* **Exercise brief**: Write out, word for word, everything in the data from the very beginning down to and including the line that contains "Дата выпуска: 14.04.2026".

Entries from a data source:
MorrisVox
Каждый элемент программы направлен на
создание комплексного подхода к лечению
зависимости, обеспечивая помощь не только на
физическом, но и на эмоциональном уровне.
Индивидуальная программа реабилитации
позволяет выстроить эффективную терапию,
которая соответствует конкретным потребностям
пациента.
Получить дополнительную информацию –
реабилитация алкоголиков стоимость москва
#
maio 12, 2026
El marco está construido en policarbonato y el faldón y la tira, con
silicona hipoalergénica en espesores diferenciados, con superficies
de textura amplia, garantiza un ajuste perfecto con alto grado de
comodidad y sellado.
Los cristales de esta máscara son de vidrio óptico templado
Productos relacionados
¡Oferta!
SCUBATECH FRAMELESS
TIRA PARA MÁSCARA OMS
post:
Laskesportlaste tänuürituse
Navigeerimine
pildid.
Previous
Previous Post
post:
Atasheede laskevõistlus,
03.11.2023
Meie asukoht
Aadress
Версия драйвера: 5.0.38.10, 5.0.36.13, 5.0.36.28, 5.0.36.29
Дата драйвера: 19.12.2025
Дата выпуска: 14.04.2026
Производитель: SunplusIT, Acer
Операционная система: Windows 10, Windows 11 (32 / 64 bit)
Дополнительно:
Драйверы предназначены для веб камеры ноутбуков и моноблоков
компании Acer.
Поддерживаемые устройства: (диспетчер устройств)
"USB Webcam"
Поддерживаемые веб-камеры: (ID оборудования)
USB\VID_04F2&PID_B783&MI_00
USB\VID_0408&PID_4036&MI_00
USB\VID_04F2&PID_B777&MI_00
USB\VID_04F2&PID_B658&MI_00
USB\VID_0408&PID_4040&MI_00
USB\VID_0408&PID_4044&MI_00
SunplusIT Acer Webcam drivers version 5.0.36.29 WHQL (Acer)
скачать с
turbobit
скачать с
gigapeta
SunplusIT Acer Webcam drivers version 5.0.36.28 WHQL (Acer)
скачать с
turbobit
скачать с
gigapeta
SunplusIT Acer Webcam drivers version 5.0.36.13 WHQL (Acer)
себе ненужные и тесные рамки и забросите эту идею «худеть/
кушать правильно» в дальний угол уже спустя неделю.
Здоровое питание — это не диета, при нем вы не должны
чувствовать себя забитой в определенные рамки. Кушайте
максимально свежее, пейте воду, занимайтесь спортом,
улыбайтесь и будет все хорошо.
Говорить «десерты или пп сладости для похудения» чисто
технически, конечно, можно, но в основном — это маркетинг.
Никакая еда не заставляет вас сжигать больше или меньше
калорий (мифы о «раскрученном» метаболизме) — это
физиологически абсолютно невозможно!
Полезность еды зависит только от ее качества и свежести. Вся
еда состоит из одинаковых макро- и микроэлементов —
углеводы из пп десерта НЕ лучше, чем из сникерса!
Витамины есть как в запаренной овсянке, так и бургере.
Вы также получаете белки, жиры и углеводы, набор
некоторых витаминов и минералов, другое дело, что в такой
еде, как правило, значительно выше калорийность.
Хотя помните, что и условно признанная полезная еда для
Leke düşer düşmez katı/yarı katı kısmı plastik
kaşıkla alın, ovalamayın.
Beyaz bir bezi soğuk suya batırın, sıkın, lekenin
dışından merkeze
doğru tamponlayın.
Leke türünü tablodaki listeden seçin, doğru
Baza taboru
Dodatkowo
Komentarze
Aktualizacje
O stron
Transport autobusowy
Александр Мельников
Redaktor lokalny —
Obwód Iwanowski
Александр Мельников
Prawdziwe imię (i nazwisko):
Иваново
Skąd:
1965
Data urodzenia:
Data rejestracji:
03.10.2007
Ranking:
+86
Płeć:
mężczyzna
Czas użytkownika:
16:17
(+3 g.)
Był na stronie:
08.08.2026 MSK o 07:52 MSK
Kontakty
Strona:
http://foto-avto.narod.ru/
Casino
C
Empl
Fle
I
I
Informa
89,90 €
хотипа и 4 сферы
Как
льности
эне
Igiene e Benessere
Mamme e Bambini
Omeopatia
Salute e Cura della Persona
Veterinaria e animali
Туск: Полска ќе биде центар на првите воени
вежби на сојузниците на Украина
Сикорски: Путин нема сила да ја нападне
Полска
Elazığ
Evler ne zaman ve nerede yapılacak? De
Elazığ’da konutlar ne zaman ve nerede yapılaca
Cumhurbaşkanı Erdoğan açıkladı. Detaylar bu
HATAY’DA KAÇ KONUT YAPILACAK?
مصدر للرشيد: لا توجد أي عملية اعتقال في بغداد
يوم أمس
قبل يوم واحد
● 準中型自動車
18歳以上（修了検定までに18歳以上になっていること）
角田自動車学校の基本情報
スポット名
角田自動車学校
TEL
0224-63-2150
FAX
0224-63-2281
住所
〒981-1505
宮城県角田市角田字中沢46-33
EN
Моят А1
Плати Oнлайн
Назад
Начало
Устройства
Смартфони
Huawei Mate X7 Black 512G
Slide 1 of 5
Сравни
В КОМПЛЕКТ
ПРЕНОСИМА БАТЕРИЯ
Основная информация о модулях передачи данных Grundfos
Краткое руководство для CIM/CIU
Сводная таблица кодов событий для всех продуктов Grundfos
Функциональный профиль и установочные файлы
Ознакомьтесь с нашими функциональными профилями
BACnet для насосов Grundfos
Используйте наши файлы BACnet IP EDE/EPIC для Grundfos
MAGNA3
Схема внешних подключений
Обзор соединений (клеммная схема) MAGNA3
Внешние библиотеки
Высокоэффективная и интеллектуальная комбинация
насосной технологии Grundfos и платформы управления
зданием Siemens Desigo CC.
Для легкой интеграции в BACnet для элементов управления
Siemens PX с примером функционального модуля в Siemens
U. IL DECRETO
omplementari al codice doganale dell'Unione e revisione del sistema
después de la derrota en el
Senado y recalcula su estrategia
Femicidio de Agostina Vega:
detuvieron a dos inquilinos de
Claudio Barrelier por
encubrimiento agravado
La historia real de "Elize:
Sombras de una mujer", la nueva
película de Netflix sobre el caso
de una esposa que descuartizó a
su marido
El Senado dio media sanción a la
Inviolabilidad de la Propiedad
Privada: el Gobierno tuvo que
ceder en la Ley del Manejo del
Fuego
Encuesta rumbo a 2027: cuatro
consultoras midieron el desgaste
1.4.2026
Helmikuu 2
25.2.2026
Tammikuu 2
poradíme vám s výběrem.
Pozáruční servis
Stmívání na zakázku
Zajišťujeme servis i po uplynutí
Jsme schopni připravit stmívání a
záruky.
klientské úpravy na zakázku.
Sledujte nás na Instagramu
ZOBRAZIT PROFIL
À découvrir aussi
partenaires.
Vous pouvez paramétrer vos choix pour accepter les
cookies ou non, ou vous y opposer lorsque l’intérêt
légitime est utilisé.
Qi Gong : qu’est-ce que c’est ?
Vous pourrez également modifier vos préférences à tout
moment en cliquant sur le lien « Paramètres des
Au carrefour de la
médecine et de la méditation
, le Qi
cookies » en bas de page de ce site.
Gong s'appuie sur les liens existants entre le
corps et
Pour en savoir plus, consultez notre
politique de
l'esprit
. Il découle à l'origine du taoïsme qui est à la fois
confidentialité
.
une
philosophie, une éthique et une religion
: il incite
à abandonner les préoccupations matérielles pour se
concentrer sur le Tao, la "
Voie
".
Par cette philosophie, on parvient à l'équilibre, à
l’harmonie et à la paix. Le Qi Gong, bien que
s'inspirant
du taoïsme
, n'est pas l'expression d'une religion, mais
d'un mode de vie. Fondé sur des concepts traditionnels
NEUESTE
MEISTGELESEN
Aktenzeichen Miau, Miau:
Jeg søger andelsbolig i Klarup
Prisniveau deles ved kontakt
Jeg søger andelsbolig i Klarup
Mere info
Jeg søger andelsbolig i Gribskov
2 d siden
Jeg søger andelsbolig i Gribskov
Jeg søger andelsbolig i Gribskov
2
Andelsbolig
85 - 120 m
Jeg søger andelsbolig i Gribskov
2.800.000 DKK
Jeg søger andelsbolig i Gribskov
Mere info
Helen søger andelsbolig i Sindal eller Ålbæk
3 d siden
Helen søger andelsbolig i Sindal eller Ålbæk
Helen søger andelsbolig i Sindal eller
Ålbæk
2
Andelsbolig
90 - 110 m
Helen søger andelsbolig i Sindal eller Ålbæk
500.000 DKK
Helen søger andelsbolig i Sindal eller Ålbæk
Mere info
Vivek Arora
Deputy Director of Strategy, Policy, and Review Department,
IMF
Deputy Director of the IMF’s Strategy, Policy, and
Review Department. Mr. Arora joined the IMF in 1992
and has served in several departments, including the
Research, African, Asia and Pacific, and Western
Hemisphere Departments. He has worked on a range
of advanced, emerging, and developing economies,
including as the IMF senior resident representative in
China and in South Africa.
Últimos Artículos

* **Response to this exercise**:
MorrisVox
Каждый элемент программы направлен на
создание комплексного подхода к лечению
зависимости, обеспечивая помощь не только на
физическом, но и на эмоциональном уровне.
Индивидуальная программа реабилитации
позволяет выстроить эффективную терапию,
которая соответствует конкретным потребностям
пациента.
Получить дополнительную информацию –
реабилитация алкоголиков стоимость москва
#
maio 12, 2026
El marco está construido en policarbonato y el faldón y la tira, con
silicona hipoalergénica en espesores diferenciados, con superficies
de textura amplia, garantiza un ajuste perfecto con alto grado de
comodidad y sellado.
Los cristales de esta máscara son de vidrio óptico templado
Productos relacionados
¡Oferta!
SCUBATECH FRAMELESS
TIRA PARA MÁSCARA OMS
post:
Laskesportlaste tänuürituse
Navigeerimine
pildid.
Previous
Previous Post
post:
Atasheede laskevõistlus,
03.11.2023
Meie asukoht
Aadress
Версия драйвера: 5.0.38.10, 5.0.36.13, 5.0.36.28, 5.0.36.29
Дата драйвера: 19.12.2025
Дата выпуска: 14.04.2026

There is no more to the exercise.